Santa Barbarans intent upon reviewing the past met in September 1919 to organize an association to arrange a spring carnival. Their aim was to "perpetuate through a spring festival the memory of the early Spanish and pioneer days of California, not alone of Santa Barbara." The promoters hoped to secure a playwright who would weave "data on the Spanish and pioneer days into an historical pageant." The masque was to be one in which old time families could participate, with only the leads being taken by professional actors.
Officials expected that "the winter tourist who had sojourned at San Francisco, San Diego and other tourist centers will come this way at the end of his stay to take part in the spring festival." La Primavera Association was formed to promote the undertaking. They worked to sell membership buttons on which there was a red replica of the tower of Saint Barbara on a white ground, to promote seat sales for the projected pageant, and to sell Primavera flags. The flag which flies during Old Spanish Days Fiestas has its origin in the festival of April 28 and 29, 1920.
The banner is red, white, and yellow with Saint Barbara's tower in the corner. During that first festival, small printed silk flags on spearhead staffs and larger printed cotton and wool bunting of both festival and Spanish ensign designs were sold. The Primavera banner became official and flew along with the United States flag when the new City Hall was dedicated on June 2, 1923. According to the Morning Press on June 3, 1923, it "yesterday was officially adopted as the city festival flag." In soliciting purchasers of the five-dollar Primavera memberships, the finance and publicity committee stated that the intent of the organization was to "establish an annual reunion day for all early day residents of California" and to "arrange for a fittingly beautiful and dignified celebration and historically accurate representation of the early or springtime period of California's colorful customs, romantic life and interesting history." When the directors of La Primavera Association met on February 5, 1920, they were delighted with the portions of a projected play which Wallace Rice read to them.
He had written it after an exhaustive study of California and Santa Barbara traditions.
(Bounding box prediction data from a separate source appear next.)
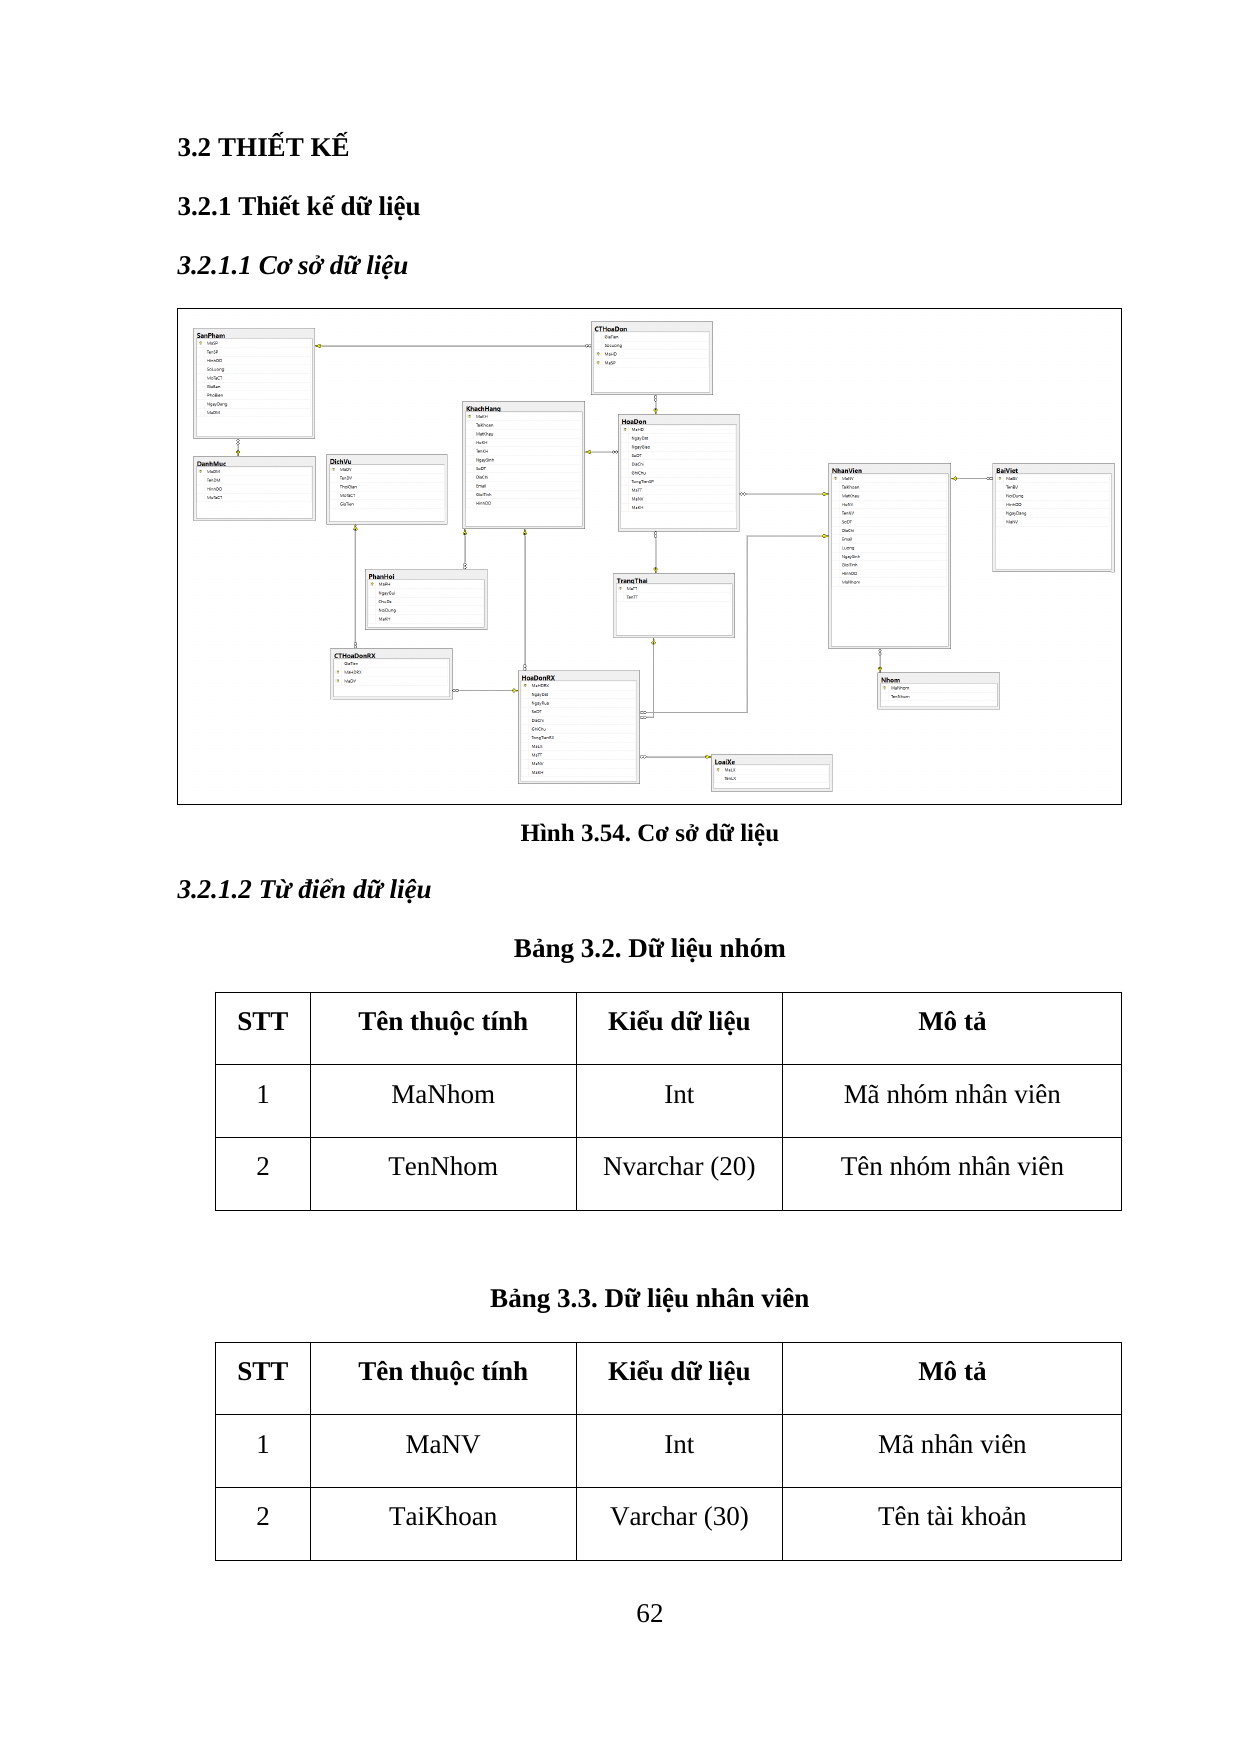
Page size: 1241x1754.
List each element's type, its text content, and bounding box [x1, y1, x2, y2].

table_header Tên thuộc tính [311, 993, 576, 1064]
table_header STT [216, 1343, 310, 1414]
table_cell Nvarchar (20) [577, 1138, 782, 1210]
table_cell 1 [216, 1415, 310, 1487]
table_cell 2 [216, 1488, 310, 1560]
table_header Kiểu dữ liệu [577, 1343, 782, 1414]
picture [178, 309, 1121, 804]
text Hình 3.49. Cơ sở dữ liệu [177, 818, 1122, 846]
table_cell Tên nhóm nhân viên [783, 1138, 1121, 1210]
subtitle Từ điển dữ liệu [177, 873, 1122, 904]
subtitle Cơ sở dữ liệu [177, 249, 1122, 280]
table_cell 1 [216, 1065, 310, 1137]
text Bảng 3.3. Dữ liệu nhóm [177, 932, 1122, 963]
table_header Mô tả [783, 1343, 1121, 1414]
table_cell Mã nhóm nhân viên [783, 1065, 1121, 1137]
table_cell Int [577, 1415, 782, 1487]
table_header Kiểu dữ liệu [577, 993, 782, 1064]
table_cell Mã nhân viên [783, 1415, 1121, 1487]
table_cell 2 [216, 1138, 310, 1210]
table_cell Tên tài khoản [783, 1488, 1121, 1560]
table_cell Int [577, 1065, 782, 1137]
table_header Mô tả [783, 993, 1121, 1064]
table_header STT [216, 993, 310, 1064]
table_header Tên thuộc tính [311, 1343, 576, 1414]
table_cell Varchar (30) [577, 1488, 782, 1560]
table_cell TaiKhoan [311, 1488, 576, 1560]
table_cell TenNhom [311, 1138, 576, 1210]
table_cell MaNhom [311, 1065, 576, 1137]
subtitle Thiết kế dữ liệu [177, 190, 1122, 221]
subtitle THIẾT KẾ [177, 131, 1122, 162]
table_cell MaNV [311, 1415, 576, 1487]
text Bảng 3.4. Dữ liệu nhân viên [177, 1282, 1122, 1313]
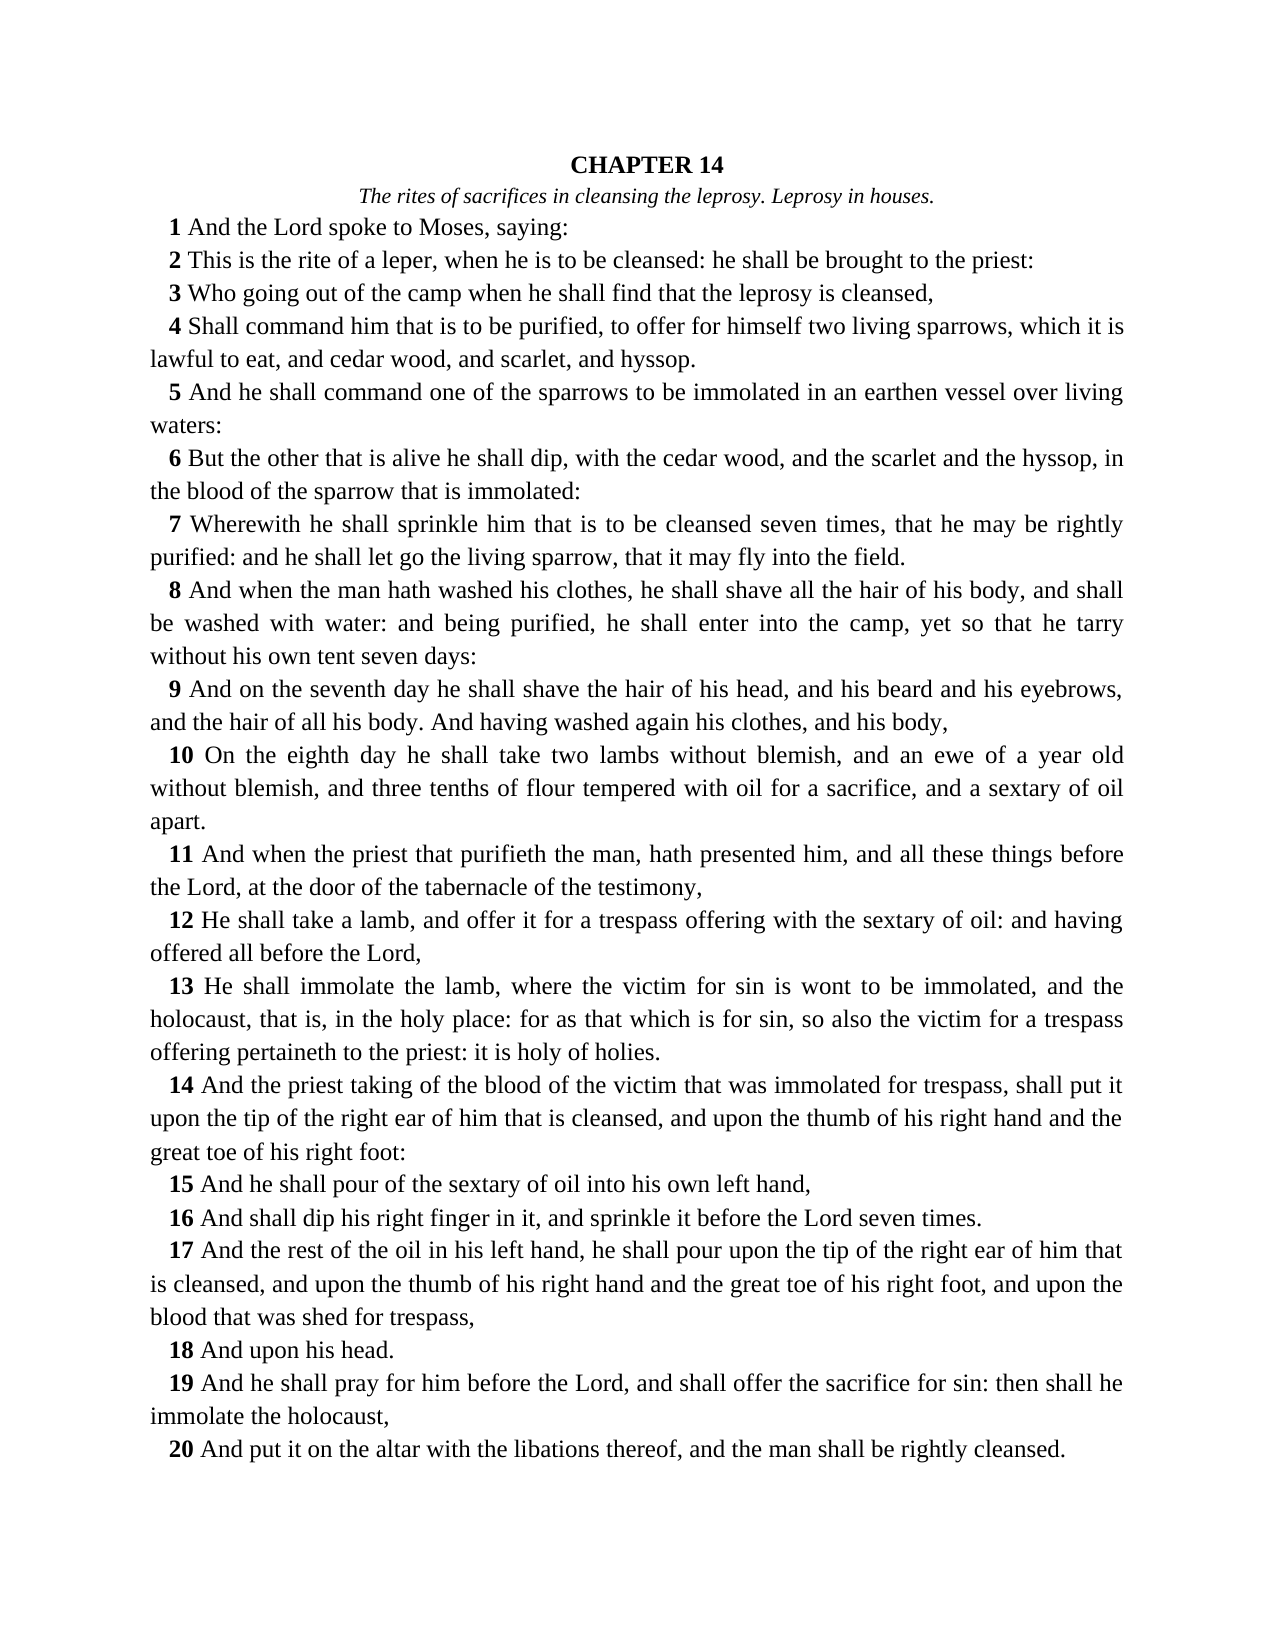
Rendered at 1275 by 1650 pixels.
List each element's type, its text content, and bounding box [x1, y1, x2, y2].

text 18 And upon his head. [150, 1335, 1125, 1363]
text 6 But the other that is alive he shall dip, with the cedar wood, and the scarlet and the hyssop, in the blood of the sparrow that is immolated: [150, 443, 1125, 505]
text 10 On the eighth day he shall take two lambs without blemish, and an ewe of a year old without blemish, and three tenths of flour tempered with oil for a sacrifice, and a sextary of oil apart. [150, 740, 1125, 835]
text 2 This is the rite of a leper, when he is to be cleansed: he shall be brought to the priest: [150, 245, 1125, 274]
text 17 And the rest of the oil in his left hand, he shall pour upon the tip of the right ear of him that is cleansed, and upon the thumb of his right hand and the great toe of his right foot, and upon the blood that was shed for trespass, [150, 1236, 1125, 1330]
text 5 And he shall command one of the sparrows to be immolated in an earthen vessel over living waters: [150, 377, 1125, 439]
text The rites of sacrifices in cleansing the leprosy. Leprosy in houses. [150, 183, 1125, 208]
text 14 And the priest taking of the blood of the victim that was immolated for trespass, shall put it upon the tip of the right ear of him that is cleansed, and upon the thumb of his right hand and the great toe of his right foot: [150, 1071, 1125, 1165]
text 8 And when the man hath washed his clothes, he shall shave all the hair of his body, and shall be washed with water: and being purified, he shall enter into the camp, yet so that he tarry without his own tent seven days: [150, 575, 1125, 670]
text 1 And the Lord spoke to Moses, saying: [150, 212, 1125, 241]
text 13 He shall immolate the lamb, where the victim for sin is wont to be immolated, and the holocaust, that is, in the holy place: for as that which is for sin, so also the victim for a trespass offering pertaineth to the priest: it is holy of holies. [150, 971, 1125, 1066]
text 9 And on the seventh day he shall shave the hair of his head, and his beard and his eyebrows, and the hair of all his body. And having washed again his clothes, and his body, [150, 674, 1125, 736]
text 12 He shall take a lamb, and offer it for a trespass offering with the sextary of oil: and having offered all before the Lord, [150, 905, 1125, 967]
text 3 Who going out of the camp when he shall find that the leprosy is cleansed, [150, 278, 1125, 307]
text 7 Wherewith he shall sprinkle him that is to be cleansed seven times, that he may be rightly purified: and he shall let go the living sparrow, that it may fly into the field. [150, 509, 1125, 571]
text 4 Shall command him that is to be purified, to offer for himself two living sparrows, which it is lawful to eat, and cedar wood, and scarlet, and hyssop. [150, 311, 1125, 373]
text 15 And he shall pour of the sextary of oil into his own left hand, [150, 1169, 1125, 1198]
text 20 And put it on the altar with the libations thereof, and the man shall be rightly cleansed. [150, 1434, 1125, 1462]
text 11 And when the priest that purifieth the man, hath presented him, and all these things before the Lord, at the door of the tabernacle of the testimony, [150, 839, 1125, 901]
text CHAPTER 14 [150, 150, 1125, 179]
text 16 And shall dip his right finger in it, and sprinkle it before the Lord seven times. [150, 1203, 1125, 1231]
text 19 And he shall pray for him before the Lord, and shall offer the sacrifice for sin: then shall he immolate the holocaust, [150, 1368, 1125, 1429]
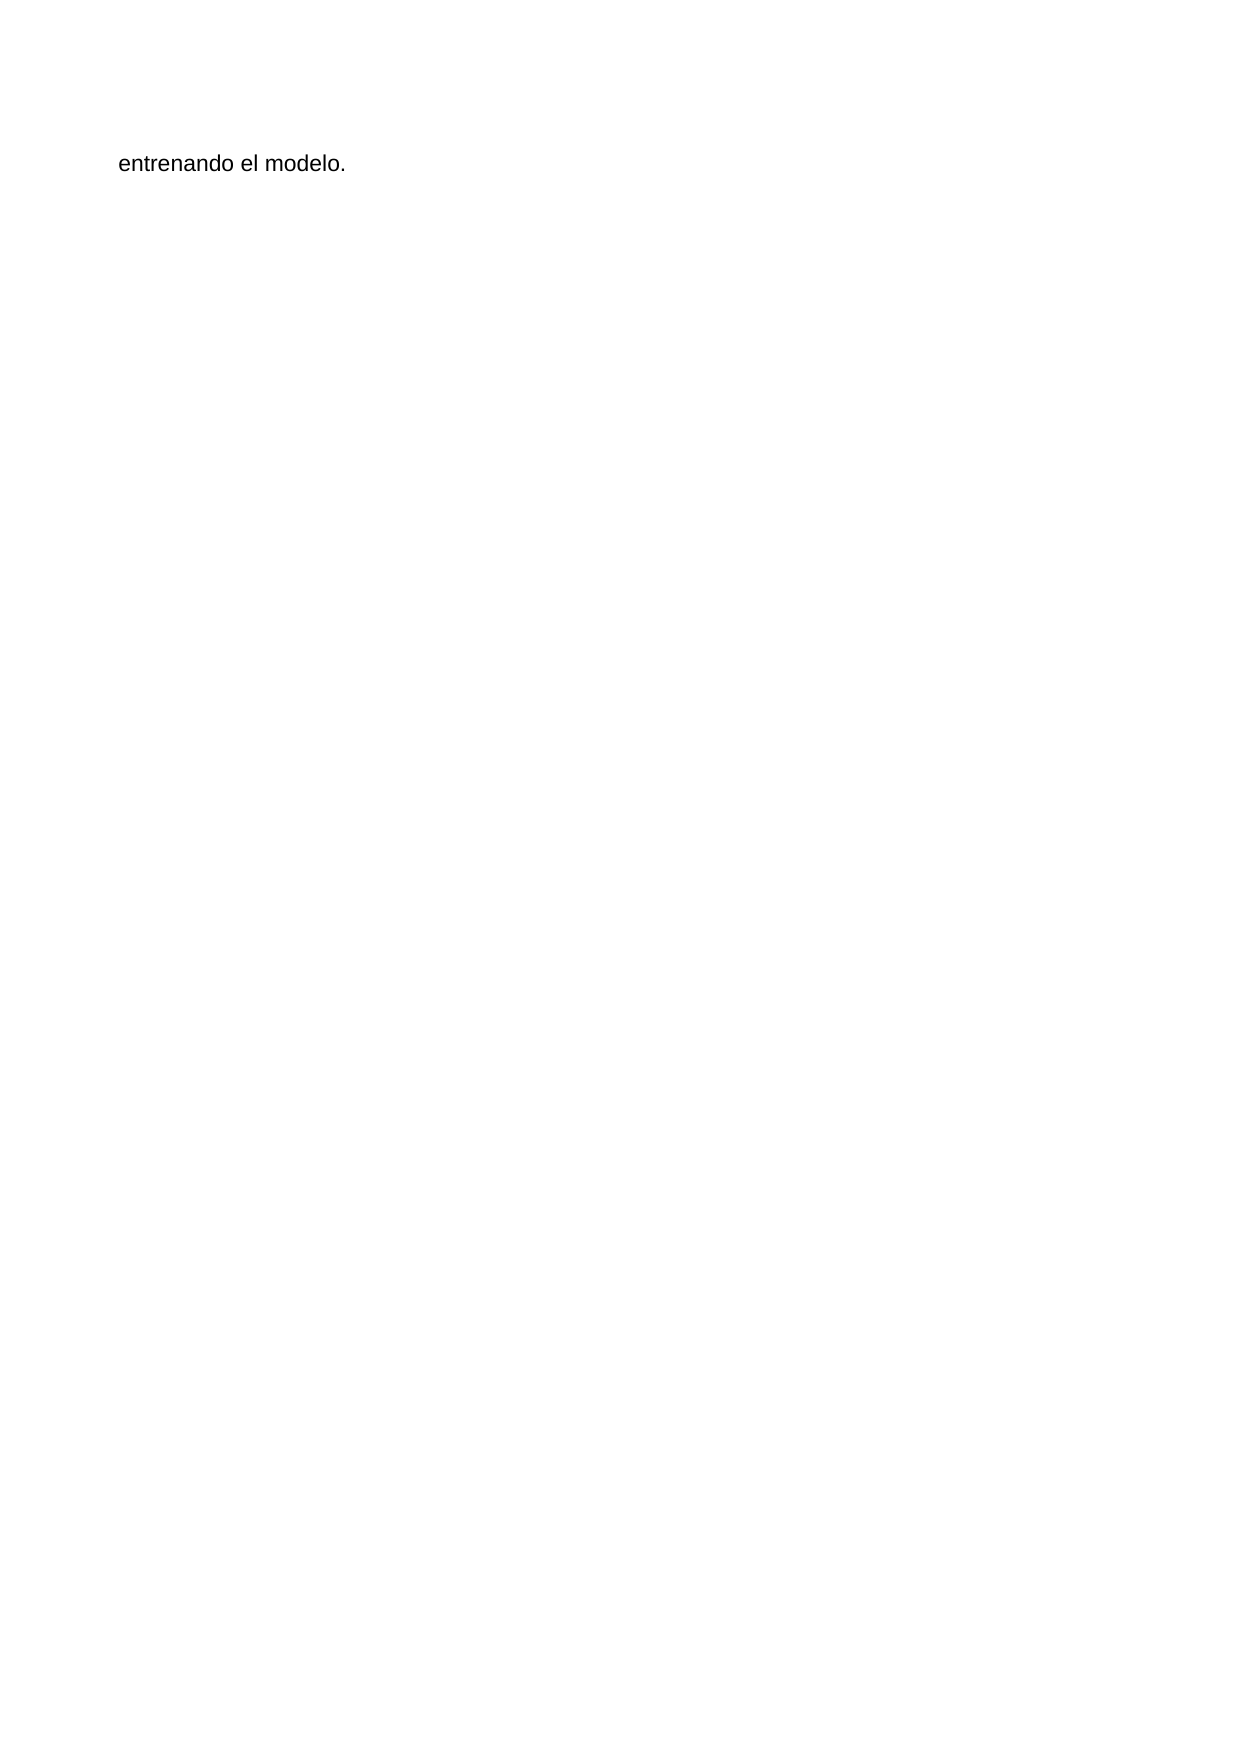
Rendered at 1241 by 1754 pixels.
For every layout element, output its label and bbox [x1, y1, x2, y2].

text [118, 150, 1122, 176]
He saw that there was fine local talent and many descendants of the old settlers could portray Spanish and American pioneers. Qualified musicians collected and recorded early Indian, California, and Spanish music for the play. Mrs. Herminia De la Guerra Lee assisted in securing and training dancers. When Samuel Hume came from the Greek Theatre in Berkeley to direct the pageant, he told Santa Barbarans that nature had given them a perfect setting for the performance (near Canon Perdido Street and east of the former Presidio). This location is now the Peabody Stadium of Santa Barbara High School. Then it was a creek bed. Spanish traditions lent remarkable color to it. There were fewer than a dozen speaking parts in the show, but the chorus, dancers, and other participants brought the total to about three hundred.
"El Barbareño," played by Irving Pichel, recited three prologues to introduce the three acts: the first, Primavera and her twelve dancing months; then, the Spanish; and then, the American periods of Santa Barbara and California history, depicted by appropriate songs and authentic dances. The "springtime" masque was a theatrical success, but eventually the organization found that it was greatly in debt for the music and the elaborate staging and costuming, and the Primavera Association never presented another offering. The festivities had not ended Thursday night. On the following morning, horseback sports at Athletic Park occupied riders and entertained guests. In the afternoon, horsemen gaily dressed and decorated with Spanish colors led a parade of school children "dressed in white, garlanded with long green and bright-colored streamers made of fern leaves fastened together with bright flowers."